JOB:
Look through the entries for the string "negociación" and copy every line where it shows up.

(Extracted data entries)
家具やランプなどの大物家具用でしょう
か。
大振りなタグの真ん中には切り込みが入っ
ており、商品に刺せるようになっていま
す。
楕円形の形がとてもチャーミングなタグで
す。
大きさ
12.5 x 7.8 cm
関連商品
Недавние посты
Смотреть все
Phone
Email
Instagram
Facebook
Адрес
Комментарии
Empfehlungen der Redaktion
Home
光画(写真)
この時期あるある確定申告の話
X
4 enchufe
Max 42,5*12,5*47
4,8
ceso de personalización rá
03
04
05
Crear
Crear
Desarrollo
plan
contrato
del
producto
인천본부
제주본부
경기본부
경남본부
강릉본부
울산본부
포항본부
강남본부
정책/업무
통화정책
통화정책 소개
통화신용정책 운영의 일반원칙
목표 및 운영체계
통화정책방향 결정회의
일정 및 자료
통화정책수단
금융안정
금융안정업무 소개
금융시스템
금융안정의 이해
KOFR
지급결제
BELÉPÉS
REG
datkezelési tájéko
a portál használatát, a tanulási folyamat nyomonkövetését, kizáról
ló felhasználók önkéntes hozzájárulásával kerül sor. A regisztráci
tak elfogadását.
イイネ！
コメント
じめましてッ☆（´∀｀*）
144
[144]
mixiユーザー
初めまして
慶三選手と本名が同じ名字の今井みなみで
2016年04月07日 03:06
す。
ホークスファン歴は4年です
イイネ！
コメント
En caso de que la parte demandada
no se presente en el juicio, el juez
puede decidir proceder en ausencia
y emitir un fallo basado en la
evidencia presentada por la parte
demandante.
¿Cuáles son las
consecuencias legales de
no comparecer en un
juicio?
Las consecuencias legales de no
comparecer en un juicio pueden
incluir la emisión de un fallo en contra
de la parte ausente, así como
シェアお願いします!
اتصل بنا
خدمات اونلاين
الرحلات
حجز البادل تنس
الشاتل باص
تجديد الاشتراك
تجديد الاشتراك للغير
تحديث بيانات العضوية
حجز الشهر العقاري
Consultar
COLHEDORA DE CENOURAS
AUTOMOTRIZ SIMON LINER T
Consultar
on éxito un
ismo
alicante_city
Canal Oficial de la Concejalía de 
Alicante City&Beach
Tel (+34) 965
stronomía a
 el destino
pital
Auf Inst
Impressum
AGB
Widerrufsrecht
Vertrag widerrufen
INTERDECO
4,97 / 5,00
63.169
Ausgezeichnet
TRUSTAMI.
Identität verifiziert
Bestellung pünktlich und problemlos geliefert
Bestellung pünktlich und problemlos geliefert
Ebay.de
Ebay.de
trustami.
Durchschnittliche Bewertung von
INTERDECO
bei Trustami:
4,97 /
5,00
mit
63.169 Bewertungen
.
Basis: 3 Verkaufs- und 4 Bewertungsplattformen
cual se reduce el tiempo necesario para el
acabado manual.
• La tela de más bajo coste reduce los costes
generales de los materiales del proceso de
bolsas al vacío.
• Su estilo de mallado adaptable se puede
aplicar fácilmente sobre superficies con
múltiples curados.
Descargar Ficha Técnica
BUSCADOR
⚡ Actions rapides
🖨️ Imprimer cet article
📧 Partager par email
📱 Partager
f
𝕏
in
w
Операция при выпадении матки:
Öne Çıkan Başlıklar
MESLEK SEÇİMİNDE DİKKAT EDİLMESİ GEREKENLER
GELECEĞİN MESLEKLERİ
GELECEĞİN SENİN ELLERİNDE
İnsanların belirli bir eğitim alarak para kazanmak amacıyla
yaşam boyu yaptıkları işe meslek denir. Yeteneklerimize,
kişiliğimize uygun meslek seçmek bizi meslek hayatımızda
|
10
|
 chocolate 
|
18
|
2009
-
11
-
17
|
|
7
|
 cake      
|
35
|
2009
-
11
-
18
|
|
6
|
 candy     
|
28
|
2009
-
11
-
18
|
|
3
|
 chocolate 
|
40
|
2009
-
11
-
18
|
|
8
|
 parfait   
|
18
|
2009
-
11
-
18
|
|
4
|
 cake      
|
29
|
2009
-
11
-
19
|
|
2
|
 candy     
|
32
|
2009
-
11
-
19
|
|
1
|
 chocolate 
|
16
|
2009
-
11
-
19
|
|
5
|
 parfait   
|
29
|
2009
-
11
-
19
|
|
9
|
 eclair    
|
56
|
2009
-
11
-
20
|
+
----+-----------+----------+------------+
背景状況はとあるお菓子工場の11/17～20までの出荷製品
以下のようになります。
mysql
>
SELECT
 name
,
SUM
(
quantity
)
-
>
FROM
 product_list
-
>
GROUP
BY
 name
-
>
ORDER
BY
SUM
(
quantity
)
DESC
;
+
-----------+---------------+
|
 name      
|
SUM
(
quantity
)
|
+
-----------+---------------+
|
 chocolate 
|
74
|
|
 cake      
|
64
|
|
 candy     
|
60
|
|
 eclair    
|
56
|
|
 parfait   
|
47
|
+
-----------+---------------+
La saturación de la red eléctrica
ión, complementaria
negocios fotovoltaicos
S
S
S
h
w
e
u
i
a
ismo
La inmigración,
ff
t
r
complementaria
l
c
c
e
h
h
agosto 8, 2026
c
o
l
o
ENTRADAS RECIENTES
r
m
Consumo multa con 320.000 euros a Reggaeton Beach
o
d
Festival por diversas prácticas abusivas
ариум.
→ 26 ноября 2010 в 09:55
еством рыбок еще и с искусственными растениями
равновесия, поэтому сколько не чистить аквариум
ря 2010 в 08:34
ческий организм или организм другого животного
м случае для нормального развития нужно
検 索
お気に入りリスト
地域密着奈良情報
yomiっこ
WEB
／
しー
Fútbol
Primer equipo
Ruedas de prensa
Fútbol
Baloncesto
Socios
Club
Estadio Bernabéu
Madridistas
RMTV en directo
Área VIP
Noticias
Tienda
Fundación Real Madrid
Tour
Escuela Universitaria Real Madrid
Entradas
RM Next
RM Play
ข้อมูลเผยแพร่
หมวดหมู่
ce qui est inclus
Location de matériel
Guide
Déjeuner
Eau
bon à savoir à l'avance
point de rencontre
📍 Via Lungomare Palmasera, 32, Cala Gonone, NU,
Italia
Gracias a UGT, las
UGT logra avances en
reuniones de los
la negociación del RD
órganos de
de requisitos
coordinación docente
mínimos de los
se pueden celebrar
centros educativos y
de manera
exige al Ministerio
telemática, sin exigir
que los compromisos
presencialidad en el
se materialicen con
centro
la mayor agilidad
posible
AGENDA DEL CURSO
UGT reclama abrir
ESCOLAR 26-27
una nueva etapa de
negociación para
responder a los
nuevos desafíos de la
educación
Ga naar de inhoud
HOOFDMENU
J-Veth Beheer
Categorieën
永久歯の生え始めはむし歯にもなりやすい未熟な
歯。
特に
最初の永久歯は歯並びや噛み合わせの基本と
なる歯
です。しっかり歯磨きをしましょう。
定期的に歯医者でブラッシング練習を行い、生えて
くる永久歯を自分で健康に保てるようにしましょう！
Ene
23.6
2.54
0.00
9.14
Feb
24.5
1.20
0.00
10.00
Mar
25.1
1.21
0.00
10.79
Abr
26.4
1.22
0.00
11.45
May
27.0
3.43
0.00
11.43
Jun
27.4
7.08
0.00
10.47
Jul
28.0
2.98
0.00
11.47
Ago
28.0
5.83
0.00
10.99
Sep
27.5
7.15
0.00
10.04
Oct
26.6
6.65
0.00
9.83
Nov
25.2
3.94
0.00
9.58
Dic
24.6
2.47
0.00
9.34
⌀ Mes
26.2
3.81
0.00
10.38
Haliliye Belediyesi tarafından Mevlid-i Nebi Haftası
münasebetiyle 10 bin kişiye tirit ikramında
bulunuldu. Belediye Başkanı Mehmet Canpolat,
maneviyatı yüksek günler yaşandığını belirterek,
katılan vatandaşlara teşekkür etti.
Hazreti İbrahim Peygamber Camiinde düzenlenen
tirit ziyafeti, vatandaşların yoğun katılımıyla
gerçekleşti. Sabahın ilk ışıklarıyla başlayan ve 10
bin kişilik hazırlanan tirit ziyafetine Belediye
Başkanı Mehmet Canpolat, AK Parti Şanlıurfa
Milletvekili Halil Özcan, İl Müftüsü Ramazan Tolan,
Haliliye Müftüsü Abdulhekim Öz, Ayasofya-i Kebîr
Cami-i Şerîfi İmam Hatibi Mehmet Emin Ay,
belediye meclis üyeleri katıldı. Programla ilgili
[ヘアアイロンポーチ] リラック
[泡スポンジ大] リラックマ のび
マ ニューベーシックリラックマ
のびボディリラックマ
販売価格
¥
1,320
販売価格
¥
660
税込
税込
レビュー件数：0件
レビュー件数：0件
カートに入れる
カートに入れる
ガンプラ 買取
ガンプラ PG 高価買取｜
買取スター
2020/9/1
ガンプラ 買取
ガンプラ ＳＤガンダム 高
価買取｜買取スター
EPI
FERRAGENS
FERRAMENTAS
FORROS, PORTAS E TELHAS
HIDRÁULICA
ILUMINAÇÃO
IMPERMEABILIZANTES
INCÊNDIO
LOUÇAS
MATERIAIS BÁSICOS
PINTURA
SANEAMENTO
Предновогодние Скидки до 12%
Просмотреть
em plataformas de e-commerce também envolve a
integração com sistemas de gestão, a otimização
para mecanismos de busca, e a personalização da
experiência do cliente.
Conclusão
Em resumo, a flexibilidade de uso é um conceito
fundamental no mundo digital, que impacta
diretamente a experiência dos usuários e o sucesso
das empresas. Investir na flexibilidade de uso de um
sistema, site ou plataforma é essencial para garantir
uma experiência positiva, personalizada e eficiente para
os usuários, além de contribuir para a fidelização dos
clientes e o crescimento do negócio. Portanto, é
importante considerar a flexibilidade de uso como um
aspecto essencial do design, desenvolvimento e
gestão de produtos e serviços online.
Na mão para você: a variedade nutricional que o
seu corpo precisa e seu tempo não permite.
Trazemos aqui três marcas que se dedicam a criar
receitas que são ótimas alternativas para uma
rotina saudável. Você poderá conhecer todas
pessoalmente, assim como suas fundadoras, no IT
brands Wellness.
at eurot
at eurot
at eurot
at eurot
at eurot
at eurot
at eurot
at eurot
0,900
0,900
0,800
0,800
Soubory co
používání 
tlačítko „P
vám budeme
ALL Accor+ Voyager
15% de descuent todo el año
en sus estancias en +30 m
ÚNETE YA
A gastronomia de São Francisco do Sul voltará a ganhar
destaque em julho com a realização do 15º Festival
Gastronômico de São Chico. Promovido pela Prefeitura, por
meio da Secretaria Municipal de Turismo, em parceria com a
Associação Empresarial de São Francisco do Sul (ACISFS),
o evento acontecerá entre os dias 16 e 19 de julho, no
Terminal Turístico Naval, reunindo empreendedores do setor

EXPECTED OUTPUT:
la negociación del RD
negociación para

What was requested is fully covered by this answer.